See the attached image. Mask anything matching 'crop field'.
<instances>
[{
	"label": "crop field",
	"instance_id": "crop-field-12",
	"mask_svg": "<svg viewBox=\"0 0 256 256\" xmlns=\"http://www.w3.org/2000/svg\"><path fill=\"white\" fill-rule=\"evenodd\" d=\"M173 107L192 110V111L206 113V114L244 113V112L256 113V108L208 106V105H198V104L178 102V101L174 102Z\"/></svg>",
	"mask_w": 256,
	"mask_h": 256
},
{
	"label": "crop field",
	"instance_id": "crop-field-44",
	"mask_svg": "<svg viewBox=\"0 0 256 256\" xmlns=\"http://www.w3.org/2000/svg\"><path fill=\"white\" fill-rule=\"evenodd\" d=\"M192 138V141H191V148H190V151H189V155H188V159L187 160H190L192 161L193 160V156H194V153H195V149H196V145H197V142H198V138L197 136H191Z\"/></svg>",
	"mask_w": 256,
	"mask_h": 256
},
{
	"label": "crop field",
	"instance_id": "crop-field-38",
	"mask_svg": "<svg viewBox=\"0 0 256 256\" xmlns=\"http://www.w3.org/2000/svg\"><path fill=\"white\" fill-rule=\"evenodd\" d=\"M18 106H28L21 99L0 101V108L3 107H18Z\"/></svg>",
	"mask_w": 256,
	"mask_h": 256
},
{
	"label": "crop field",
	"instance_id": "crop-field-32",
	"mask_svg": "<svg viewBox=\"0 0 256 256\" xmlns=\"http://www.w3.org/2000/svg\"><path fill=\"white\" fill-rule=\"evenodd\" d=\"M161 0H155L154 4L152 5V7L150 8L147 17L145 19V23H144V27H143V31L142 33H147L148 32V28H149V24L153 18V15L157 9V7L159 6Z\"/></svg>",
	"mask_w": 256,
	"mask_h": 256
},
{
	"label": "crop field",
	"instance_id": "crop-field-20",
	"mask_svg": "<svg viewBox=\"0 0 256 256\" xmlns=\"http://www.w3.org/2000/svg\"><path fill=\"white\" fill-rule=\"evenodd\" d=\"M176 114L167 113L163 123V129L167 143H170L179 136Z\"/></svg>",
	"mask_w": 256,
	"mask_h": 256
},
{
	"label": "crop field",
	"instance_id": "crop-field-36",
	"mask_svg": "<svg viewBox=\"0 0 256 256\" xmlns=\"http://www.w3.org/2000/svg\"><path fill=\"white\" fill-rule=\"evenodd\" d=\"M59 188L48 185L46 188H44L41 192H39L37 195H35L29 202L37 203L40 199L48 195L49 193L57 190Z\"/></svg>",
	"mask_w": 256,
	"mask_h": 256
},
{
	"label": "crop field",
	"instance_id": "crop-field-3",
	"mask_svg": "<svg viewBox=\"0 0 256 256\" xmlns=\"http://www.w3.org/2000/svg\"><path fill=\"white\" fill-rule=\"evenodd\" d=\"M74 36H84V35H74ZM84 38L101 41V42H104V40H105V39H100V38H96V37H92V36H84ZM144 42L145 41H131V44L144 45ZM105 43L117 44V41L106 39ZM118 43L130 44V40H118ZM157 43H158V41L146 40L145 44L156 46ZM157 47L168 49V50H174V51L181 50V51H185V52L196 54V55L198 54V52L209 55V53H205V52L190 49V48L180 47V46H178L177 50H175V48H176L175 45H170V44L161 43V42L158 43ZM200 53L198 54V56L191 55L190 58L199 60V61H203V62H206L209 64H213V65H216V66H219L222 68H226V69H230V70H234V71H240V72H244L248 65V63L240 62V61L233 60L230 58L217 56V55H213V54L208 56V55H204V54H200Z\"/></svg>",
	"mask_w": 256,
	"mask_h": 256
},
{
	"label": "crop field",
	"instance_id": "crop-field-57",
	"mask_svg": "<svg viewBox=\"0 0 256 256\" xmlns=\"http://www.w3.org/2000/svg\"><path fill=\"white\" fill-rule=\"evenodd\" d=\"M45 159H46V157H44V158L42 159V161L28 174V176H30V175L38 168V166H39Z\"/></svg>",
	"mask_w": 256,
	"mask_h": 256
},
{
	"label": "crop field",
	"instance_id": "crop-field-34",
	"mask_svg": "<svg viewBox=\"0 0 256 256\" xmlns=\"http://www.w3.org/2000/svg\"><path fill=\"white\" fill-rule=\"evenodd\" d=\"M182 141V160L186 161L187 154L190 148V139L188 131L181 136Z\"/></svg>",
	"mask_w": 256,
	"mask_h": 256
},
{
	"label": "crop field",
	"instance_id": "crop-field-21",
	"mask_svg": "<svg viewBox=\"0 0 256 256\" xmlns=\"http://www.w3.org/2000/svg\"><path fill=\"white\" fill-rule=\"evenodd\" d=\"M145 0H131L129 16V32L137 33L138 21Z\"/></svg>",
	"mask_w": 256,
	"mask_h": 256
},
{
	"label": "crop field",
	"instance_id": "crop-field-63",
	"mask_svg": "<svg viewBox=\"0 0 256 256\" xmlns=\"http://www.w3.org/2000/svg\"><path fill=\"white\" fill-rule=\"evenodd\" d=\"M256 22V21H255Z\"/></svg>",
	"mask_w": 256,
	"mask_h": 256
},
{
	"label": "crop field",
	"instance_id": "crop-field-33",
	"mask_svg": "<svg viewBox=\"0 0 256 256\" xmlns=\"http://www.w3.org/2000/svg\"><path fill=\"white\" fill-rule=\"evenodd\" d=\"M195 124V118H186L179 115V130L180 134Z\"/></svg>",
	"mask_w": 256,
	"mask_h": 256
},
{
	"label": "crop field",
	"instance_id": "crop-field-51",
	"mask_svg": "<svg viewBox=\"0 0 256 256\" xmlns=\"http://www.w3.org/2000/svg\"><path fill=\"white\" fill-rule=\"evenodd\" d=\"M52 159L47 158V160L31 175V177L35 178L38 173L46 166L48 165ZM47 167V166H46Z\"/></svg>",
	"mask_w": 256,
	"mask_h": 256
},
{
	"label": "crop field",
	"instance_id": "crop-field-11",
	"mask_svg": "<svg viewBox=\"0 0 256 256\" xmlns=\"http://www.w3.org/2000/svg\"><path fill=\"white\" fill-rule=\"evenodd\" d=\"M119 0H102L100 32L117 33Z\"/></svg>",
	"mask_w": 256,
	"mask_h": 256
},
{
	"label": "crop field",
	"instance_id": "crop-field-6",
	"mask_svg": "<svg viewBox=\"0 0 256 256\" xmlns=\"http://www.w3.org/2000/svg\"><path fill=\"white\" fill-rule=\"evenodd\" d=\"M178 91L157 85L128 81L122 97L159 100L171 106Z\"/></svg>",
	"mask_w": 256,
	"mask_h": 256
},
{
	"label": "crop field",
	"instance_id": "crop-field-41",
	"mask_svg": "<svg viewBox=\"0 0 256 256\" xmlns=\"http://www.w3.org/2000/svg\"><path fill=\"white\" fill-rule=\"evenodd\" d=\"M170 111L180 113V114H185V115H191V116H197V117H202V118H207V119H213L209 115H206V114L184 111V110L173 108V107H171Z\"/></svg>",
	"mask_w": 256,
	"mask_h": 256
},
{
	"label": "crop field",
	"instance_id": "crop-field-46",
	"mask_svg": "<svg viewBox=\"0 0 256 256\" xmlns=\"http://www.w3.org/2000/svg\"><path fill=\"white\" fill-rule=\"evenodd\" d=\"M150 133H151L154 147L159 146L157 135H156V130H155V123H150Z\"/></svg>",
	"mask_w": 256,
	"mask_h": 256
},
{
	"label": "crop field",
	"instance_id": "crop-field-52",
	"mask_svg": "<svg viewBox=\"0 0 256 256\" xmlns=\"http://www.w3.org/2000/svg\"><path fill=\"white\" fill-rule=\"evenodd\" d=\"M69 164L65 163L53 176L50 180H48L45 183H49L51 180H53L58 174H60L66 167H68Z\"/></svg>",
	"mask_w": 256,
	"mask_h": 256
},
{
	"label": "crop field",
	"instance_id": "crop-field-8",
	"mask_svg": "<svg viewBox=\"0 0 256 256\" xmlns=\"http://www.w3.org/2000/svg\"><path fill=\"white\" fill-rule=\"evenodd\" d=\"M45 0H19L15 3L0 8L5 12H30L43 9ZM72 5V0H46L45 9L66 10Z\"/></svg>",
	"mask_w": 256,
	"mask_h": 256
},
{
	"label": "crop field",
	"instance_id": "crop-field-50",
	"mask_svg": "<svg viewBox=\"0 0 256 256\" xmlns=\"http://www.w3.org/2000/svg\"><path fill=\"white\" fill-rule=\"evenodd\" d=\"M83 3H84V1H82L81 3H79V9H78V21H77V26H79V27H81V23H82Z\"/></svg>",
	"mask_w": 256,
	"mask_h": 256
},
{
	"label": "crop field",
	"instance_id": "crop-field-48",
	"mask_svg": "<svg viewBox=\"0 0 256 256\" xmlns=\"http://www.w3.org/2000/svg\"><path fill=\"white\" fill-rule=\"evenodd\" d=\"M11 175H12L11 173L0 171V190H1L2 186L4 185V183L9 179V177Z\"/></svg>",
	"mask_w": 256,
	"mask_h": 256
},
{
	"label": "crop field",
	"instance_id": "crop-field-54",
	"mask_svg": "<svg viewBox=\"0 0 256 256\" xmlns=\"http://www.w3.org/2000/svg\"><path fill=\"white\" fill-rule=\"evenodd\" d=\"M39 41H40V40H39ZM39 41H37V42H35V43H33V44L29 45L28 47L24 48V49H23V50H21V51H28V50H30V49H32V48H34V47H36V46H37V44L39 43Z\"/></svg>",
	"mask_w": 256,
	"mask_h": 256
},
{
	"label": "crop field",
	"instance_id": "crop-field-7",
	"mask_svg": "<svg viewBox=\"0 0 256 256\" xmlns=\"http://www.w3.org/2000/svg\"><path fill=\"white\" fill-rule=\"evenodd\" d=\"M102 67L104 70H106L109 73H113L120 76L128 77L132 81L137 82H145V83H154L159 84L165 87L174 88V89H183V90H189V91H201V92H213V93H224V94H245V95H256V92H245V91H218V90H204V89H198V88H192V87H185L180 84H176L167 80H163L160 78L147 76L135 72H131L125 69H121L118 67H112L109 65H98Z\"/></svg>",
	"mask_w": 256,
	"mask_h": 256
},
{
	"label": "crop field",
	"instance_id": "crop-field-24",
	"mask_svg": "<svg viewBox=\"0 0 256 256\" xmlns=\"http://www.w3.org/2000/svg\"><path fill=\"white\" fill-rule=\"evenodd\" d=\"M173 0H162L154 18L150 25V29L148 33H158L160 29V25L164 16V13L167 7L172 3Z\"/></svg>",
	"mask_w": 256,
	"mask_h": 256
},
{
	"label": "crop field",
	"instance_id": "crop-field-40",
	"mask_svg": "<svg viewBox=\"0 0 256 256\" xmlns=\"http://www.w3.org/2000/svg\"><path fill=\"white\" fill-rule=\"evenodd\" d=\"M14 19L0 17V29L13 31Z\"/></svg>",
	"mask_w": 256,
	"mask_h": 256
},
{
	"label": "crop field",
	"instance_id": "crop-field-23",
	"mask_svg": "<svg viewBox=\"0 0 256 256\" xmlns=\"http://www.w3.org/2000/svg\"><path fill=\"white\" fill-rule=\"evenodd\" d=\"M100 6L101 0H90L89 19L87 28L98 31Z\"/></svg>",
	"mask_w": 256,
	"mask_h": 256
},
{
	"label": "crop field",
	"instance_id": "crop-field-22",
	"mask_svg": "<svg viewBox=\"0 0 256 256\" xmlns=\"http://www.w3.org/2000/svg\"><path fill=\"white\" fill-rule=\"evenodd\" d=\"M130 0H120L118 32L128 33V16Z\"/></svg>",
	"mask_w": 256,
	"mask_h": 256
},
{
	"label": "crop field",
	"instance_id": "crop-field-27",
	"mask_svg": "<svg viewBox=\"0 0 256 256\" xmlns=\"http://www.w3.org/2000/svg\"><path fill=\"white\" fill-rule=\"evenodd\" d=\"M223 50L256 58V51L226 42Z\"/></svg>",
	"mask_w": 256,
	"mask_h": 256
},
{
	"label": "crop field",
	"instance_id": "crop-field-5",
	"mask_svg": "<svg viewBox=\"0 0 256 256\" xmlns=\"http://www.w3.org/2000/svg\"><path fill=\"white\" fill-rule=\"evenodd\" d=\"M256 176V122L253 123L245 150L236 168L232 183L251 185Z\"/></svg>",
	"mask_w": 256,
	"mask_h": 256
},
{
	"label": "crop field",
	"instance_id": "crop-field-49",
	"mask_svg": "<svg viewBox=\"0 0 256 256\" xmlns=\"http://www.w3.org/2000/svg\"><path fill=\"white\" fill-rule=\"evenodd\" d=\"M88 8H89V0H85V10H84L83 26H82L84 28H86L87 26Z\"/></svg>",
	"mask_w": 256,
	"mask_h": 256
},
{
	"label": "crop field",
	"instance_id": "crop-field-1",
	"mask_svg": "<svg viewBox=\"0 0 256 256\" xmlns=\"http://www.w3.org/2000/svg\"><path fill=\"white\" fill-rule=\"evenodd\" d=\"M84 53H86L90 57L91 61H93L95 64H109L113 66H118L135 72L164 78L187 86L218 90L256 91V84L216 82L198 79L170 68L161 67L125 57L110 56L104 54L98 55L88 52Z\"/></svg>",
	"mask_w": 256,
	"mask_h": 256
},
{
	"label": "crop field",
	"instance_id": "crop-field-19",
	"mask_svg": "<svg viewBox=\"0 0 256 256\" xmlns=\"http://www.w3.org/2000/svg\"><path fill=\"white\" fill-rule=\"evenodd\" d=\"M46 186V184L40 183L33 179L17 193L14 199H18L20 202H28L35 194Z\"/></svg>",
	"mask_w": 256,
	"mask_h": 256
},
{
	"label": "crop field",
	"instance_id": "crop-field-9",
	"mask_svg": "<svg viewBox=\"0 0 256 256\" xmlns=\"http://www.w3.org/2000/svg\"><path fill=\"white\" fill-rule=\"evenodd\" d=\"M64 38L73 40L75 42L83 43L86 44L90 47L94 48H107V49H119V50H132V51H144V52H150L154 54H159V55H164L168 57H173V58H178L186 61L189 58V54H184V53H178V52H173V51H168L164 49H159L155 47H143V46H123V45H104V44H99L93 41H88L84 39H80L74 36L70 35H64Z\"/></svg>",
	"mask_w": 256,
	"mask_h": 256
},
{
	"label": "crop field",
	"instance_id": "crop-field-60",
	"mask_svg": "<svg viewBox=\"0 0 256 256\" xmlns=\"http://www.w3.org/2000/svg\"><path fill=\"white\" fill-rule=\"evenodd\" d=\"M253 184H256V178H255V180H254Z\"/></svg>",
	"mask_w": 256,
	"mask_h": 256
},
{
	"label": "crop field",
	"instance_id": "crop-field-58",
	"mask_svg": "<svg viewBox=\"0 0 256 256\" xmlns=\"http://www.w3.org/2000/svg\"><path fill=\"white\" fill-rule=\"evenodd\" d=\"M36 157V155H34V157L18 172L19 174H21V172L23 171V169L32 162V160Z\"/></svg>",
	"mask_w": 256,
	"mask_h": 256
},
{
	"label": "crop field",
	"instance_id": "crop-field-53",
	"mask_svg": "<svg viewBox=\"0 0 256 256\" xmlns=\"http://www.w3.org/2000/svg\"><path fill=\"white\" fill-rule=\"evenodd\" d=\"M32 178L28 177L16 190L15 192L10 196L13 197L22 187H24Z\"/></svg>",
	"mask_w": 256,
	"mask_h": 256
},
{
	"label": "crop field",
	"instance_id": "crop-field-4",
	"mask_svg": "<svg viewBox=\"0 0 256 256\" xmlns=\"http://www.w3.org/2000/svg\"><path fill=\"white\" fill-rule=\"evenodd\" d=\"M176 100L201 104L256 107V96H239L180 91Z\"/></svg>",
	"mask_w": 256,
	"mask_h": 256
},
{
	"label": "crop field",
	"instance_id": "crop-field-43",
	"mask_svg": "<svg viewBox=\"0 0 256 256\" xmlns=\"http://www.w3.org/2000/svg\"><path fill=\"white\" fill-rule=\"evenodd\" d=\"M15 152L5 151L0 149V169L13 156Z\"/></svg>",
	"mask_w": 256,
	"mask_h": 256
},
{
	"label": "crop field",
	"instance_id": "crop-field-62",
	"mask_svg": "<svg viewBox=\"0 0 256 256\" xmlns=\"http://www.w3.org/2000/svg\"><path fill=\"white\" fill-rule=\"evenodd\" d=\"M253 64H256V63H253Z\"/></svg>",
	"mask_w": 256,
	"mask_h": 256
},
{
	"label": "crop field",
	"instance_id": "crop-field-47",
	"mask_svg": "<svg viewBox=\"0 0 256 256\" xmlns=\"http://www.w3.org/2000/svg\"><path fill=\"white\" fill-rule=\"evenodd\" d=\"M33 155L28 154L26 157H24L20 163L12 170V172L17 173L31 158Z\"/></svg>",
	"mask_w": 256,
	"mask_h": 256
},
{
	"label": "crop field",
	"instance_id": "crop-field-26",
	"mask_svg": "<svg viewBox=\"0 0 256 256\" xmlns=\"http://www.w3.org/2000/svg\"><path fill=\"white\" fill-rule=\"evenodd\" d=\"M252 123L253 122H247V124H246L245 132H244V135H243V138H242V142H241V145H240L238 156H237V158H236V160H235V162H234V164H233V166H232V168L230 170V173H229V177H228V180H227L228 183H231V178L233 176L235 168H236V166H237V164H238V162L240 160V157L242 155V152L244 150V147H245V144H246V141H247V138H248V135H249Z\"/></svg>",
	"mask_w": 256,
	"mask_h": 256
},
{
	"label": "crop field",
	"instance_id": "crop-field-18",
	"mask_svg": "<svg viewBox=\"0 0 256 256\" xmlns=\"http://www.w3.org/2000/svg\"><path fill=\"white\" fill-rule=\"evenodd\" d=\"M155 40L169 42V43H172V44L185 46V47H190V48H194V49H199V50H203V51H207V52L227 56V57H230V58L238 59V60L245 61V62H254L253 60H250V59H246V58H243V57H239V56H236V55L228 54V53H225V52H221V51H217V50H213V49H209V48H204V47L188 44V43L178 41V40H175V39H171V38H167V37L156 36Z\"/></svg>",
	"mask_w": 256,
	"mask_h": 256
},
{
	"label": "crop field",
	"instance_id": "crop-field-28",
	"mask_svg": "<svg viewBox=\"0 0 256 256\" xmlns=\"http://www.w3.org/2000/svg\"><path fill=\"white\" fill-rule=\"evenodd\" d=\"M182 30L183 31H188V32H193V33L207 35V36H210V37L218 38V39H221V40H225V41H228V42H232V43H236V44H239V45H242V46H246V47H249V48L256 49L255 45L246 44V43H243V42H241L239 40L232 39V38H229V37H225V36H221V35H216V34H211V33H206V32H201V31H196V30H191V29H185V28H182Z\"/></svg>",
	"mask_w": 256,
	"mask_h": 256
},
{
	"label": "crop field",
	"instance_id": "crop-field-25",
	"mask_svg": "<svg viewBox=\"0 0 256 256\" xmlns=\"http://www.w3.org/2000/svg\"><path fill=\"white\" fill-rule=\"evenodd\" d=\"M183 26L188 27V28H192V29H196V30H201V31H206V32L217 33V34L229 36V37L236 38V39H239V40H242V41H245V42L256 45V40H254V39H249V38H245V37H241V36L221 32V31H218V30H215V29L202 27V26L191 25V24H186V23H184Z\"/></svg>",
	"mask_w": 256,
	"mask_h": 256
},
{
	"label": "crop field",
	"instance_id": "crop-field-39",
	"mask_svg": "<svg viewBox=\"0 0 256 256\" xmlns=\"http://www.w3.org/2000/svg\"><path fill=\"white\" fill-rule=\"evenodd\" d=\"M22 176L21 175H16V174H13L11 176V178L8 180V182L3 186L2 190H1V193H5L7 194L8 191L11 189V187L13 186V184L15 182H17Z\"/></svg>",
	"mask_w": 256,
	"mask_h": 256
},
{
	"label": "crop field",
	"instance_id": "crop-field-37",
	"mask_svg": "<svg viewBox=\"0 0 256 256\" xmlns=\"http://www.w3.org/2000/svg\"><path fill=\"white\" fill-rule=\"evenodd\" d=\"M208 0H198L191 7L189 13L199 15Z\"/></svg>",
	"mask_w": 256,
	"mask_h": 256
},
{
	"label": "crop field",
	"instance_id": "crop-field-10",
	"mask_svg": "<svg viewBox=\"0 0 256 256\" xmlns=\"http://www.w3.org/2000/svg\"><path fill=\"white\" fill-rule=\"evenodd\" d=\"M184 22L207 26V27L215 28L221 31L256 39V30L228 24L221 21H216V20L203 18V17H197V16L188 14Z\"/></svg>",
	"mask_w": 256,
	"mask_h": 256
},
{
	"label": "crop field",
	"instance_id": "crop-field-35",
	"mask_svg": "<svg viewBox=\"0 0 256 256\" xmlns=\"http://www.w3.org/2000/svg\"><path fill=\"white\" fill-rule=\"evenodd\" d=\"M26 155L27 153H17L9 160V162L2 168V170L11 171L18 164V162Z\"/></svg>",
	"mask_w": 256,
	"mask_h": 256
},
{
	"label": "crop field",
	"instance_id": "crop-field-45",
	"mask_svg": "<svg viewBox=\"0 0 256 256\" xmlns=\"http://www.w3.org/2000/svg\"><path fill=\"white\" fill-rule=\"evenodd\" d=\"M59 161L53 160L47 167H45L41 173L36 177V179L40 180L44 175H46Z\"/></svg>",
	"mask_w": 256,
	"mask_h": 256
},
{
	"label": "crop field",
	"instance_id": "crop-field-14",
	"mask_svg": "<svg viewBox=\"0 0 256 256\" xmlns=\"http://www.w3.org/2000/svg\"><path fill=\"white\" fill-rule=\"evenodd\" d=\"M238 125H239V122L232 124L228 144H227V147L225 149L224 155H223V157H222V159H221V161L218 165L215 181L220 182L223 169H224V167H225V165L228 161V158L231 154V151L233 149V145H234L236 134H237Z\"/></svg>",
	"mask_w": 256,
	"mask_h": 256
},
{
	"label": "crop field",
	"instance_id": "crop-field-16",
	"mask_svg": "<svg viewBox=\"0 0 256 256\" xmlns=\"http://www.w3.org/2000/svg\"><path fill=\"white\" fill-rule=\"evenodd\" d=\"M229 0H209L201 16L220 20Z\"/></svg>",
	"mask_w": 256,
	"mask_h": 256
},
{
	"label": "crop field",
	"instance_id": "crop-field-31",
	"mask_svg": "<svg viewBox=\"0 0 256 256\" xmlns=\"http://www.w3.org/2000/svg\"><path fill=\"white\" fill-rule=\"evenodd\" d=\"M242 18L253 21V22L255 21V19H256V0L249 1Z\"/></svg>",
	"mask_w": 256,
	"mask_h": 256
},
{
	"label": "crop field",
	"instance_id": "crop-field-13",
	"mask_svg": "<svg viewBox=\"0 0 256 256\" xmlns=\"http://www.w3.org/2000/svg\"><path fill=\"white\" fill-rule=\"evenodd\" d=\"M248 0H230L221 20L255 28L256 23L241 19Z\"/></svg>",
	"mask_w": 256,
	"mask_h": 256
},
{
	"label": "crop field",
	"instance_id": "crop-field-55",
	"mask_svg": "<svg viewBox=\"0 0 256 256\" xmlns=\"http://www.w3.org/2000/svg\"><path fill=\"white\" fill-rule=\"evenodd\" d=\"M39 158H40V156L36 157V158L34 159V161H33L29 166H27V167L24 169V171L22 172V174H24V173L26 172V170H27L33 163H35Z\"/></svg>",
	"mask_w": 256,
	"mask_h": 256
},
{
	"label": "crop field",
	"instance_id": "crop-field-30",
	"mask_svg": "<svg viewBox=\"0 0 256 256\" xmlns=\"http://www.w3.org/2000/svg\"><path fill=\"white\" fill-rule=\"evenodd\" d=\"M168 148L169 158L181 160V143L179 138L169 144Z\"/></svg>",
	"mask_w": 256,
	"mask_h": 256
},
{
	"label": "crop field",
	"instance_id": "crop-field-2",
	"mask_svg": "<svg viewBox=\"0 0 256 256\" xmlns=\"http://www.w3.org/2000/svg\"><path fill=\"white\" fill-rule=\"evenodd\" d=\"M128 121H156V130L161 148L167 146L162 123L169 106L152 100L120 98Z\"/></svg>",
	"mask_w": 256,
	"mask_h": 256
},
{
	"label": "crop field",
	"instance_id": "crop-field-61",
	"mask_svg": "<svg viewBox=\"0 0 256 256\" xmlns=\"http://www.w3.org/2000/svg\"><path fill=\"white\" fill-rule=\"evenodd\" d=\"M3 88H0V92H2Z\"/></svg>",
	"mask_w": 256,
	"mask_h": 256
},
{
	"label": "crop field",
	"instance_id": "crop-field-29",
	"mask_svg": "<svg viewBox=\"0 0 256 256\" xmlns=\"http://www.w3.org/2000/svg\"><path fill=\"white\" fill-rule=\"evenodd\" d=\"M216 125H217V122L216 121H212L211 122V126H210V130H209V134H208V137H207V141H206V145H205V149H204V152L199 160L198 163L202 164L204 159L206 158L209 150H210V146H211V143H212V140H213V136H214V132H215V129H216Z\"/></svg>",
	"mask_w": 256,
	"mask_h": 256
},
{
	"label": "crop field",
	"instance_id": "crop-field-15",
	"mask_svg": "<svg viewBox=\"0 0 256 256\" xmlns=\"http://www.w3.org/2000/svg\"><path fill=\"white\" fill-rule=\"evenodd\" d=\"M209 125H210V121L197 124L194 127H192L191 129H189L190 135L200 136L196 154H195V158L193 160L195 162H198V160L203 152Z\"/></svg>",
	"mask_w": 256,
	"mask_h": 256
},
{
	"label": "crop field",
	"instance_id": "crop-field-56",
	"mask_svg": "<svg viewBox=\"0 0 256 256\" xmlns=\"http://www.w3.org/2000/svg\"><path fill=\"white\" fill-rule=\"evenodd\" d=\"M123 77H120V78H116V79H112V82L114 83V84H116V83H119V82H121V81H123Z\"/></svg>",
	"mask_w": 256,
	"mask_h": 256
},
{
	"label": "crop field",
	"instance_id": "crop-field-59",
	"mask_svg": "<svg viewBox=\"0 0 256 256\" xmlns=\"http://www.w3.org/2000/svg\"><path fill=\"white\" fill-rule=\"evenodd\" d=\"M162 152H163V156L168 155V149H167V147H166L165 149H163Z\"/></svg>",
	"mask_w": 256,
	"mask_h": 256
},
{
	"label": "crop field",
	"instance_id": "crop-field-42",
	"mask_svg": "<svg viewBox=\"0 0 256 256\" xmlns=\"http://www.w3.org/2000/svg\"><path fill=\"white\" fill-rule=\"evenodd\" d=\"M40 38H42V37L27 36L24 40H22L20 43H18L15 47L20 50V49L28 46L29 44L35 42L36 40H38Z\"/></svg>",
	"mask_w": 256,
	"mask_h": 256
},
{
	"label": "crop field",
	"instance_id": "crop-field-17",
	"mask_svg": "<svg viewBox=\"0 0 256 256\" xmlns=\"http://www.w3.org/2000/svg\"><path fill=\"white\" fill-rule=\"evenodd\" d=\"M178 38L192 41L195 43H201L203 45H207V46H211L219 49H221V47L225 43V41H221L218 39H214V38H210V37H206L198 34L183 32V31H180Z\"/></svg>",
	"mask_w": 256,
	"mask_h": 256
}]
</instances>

-=-=-

*PROBLEM DETAILS*
Please write out the entries word for word, starting with their very first line and ending with the line that contains "138V141H191V148H190V151H189V155H188V159L187 160H190L192 161L193", both included.

*FINISHED TASK*
See the attached image. Mask anything matching 'crop field'.
<instances>
[{
	"label": "crop field",
	"instance_id": "crop-field-12",
	"mask_svg": "<svg viewBox=\"0 0 256 256\" xmlns=\"http://www.w3.org/2000/svg\"><path fill=\"white\" fill-rule=\"evenodd\" d=\"M173 107L192 110V111L206 113V114L244 113V112L256 113V108L208 106V105H198V104L178 102V101L174 102Z\"/></svg>",
	"mask_w": 256,
	"mask_h": 256
},
{
	"label": "crop field",
	"instance_id": "crop-field-44",
	"mask_svg": "<svg viewBox=\"0 0 256 256\" xmlns=\"http://www.w3.org/2000/svg\"><path fill=\"white\" fill-rule=\"evenodd\" d=\"M192 138V141H191V148H190V151H189V155H188V159L187 160H190L192 161L193 160V156H194V153H195V149H196V145H197V142H198V138L197 136H191Z\"/></svg>",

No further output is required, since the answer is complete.